* _Dataset entries_
====================

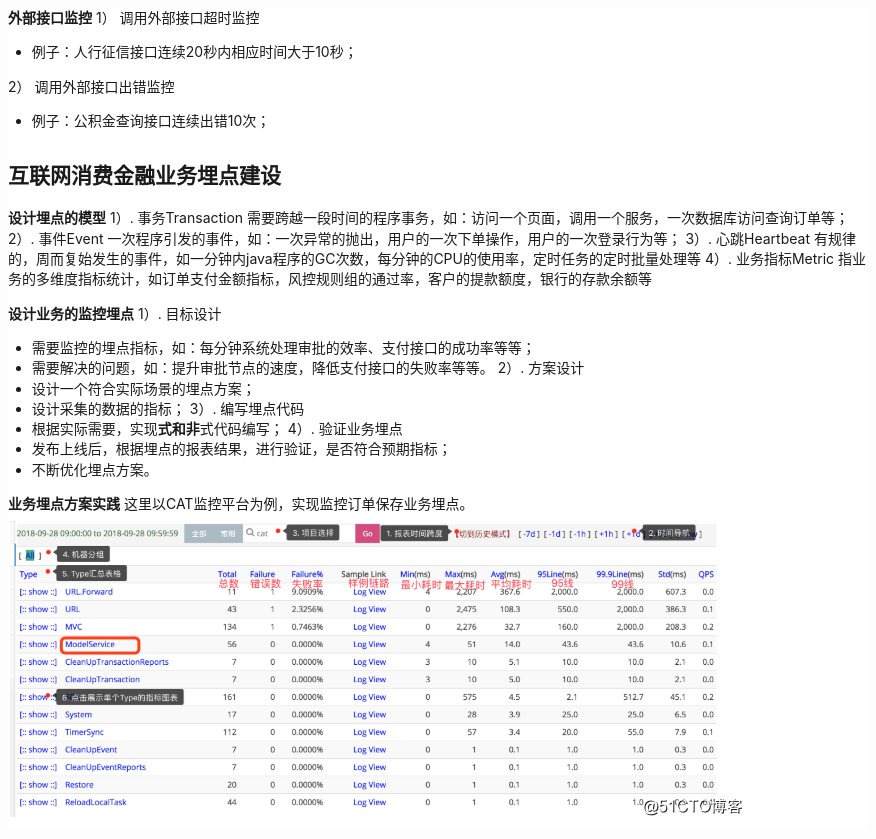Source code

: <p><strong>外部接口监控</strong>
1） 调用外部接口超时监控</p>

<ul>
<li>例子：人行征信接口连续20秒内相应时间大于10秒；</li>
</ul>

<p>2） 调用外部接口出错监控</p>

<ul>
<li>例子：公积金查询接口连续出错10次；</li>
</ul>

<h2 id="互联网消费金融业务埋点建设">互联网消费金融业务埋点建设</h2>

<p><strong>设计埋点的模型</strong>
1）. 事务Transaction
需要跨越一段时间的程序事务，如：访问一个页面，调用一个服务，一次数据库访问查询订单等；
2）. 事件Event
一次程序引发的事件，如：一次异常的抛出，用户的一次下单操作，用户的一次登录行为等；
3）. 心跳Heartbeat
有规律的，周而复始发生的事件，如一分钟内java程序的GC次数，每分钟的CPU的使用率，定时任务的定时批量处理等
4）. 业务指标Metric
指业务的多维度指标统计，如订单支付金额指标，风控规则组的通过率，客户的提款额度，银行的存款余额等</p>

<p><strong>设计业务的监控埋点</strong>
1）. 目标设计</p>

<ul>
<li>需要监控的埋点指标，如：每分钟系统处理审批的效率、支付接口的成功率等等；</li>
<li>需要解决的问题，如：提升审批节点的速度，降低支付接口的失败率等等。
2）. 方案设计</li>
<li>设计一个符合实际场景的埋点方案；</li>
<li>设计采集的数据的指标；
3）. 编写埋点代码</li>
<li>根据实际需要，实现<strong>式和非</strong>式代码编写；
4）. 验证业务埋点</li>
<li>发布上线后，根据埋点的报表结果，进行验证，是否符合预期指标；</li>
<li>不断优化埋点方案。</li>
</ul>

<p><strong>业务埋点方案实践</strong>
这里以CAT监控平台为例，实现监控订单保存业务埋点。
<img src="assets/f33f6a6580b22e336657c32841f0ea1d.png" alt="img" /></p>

====================

* _Task_
Repeat the lines above exactly, and keep every picture out.

* _Result of this exercise_
Source code

: <p><strong>外部接口监控</strong>
1） 调用外部接口超时监控</p>

<ul>
<li>例子：人行征信接口连续20秒内相应时间大于10秒；</li>
</ul>

<p>2） 调用外部接口出错监控</p>

<ul>
<li>例子：公积金查询接口连续出错10次；</li>
</ul>

<h2 id="互联网消费金融业务埋点建设">互联网消费金融业务埋点建设</h2>

<p><strong>设计埋点的模型</strong>
1）. 事务Transaction
需要跨越一段时间的程序事务，如：访问一个页面，调用一个服务，一次数据库访问查询订单等；
2）. 事件Event
一次程序引发的事件，如：一次异常的抛出，用户的一次下单操作，用户的一次登录行为等；
3）. 心跳Heartbeat
有规律的，周而复始发生的事件，如一分钟内java程序的GC次数，每分钟的CPU的使用率，定时任务的定时批量处理等
4）. 业务指标Metric
指业务的多维度指标统计，如订单支付金额指标，风控规则组的通过率，客户的提款额度，银行的存款余额等</p>

<p><strong>设计业务的监控埋点</strong>
1）. 目标设计</p>

<ul>
<li>需要监控的埋点指标，如：每分钟系统处理审批的效率、支付接口的成功率等等；</li>
<li>需要解决的问题，如：提升审批节点的速度，降低支付接口的失败率等等。
2）. 方案设计</li>
<li>设计一个符合实际场景的埋点方案；</li>
<li>设计采集的数据的指标；
3）. 编写埋点代码</li>
<li>根据实际需要，实现<strong>式和非</strong>式代码编写；
4）. 验证业务埋点</li>
<li>发布上线后，根据埋点的报表结果，进行验证，是否符合预期指标；</li>
<li>不断优化埋点方案。</li>
</ul>

<p><strong>业务埋点方案实践</strong>
这里以CAT监控平台为例，实现监控订单保存业务埋点。
<img src="assets/f33f6a6580b22e336657c32841f0ea1d.png" alt="img" /></p>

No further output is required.